▶ [Problem to work on]: Among the entries below, find every line that contains the string "stato", then copy it.

▶ [Data extracts]:
——

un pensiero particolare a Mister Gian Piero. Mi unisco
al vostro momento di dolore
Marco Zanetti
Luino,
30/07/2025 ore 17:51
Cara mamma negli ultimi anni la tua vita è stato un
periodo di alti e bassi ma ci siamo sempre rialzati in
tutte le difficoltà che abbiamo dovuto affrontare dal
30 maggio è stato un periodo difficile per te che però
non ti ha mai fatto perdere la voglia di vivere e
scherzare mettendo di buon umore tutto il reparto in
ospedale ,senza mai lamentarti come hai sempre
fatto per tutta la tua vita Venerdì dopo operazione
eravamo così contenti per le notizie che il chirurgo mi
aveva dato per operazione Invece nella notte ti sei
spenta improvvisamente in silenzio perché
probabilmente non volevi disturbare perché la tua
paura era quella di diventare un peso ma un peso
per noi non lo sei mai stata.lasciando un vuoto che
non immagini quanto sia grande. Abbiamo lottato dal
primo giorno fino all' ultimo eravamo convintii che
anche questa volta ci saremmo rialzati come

——

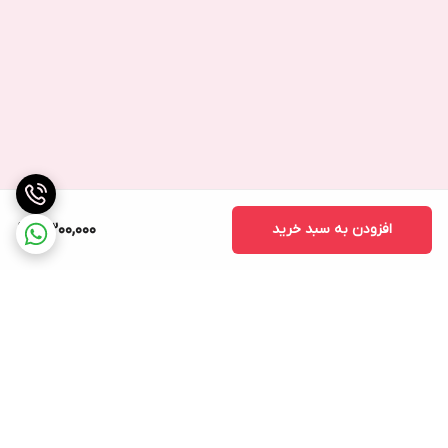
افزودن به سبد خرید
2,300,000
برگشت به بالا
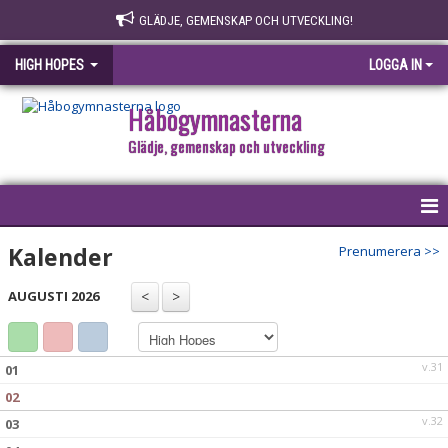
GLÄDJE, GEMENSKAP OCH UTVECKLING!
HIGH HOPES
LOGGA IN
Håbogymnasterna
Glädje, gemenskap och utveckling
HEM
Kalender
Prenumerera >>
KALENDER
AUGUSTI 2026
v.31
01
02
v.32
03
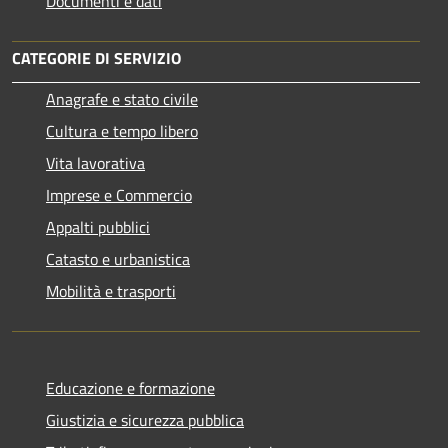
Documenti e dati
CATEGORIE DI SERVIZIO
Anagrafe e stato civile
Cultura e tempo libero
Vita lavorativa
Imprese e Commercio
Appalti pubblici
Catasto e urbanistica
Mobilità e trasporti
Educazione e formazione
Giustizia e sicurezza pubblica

——

▶ [Result]:
Cara mamma negli ultimi anni la tua vita è stato un
30 maggio è stato un periodo difficile per te che però
Anagrafe e stato civile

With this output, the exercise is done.